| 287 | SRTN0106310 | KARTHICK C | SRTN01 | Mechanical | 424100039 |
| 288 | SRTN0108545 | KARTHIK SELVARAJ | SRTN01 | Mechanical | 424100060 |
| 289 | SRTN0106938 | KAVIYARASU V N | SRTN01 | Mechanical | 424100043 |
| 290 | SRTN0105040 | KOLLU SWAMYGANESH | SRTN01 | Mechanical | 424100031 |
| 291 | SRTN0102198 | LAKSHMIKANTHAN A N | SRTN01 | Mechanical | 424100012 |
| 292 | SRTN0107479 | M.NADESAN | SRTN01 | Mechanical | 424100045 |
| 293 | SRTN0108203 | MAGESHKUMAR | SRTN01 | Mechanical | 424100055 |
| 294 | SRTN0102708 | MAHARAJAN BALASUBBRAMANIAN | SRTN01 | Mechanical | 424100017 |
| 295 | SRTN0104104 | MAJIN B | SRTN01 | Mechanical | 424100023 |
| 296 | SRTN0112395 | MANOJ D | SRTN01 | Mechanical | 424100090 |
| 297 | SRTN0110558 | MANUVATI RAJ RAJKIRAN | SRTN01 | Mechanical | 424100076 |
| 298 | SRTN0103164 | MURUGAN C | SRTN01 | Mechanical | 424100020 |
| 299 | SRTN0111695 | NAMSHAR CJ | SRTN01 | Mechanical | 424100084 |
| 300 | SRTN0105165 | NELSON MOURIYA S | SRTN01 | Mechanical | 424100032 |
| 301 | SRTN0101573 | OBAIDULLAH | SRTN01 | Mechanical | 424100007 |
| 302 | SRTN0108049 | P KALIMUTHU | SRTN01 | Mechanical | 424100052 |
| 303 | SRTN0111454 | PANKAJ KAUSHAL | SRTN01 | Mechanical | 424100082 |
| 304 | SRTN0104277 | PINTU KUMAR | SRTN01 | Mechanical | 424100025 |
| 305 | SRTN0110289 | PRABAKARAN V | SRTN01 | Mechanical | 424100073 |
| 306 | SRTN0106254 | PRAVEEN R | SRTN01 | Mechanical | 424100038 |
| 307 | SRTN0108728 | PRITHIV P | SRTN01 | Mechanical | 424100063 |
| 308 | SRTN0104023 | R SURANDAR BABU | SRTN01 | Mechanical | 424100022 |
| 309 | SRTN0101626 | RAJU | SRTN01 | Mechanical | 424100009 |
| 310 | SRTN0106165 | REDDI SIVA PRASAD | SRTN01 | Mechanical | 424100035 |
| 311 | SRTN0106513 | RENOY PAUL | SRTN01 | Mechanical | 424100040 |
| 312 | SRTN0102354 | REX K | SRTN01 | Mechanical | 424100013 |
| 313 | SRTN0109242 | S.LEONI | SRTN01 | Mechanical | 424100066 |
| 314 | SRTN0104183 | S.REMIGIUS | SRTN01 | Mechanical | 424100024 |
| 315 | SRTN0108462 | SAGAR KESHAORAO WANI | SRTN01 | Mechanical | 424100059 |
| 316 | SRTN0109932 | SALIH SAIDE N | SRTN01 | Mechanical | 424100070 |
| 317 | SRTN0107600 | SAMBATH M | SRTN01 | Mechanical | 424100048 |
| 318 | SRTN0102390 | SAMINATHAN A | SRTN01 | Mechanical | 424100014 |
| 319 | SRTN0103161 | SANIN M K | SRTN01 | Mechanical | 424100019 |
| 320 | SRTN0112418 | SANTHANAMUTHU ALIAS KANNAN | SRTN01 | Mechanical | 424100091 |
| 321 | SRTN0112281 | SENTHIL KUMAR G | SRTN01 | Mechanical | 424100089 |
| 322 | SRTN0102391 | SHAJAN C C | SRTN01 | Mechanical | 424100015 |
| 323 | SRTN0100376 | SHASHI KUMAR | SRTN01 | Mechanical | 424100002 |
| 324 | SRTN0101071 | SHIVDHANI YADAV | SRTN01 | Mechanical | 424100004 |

Directions for this task: Look above for the line with "Mechanical | 424100035 |" and the line with "Mechanical | 424100089 |", and reproduce exactly those two lines plus every line between, nothing more.

Exercise response:
| 310 | SRTN0106165 | REDDI SIVA PRASAD | SRTN01 | Mechanical | 424100035 |
| 311 | SRTN0106513 | RENOY PAUL | SRTN01 | Mechanical | 424100040 |
| 312 | SRTN0102354 | REX K | SRTN01 | Mechanical | 424100013 |
| 313 | SRTN0109242 | S.LEONI | SRTN01 | Mechanical | 424100066 |
| 314 | SRTN0104183 | S.REMIGIUS | SRTN01 | Mechanical | 424100024 |
| 315 | SRTN0108462 | SAGAR KESHAORAO WANI | SRTN01 | Mechanical | 424100059 |
| 316 | SRTN0109932 | SALIH SAIDE N | SRTN01 | Mechanical | 424100070 |
| 317 | SRTN0107600 | SAMBATH M | SRTN01 | Mechanical | 424100048 |
| 318 | SRTN0102390 | SAMINATHAN A | SRTN01 | Mechanical | 424100014 |
| 319 | SRTN0103161 | SANIN M K | SRTN01 | Mechanical | 424100019 |
| 320 | SRTN0112418 | SANTHANAMUTHU ALIAS KANNAN | SRTN01 | Mechanical | 424100091 |
| 321 | SRTN0112281 | SENTHIL KUMAR G | SRTN01 | Mechanical | 424100089 |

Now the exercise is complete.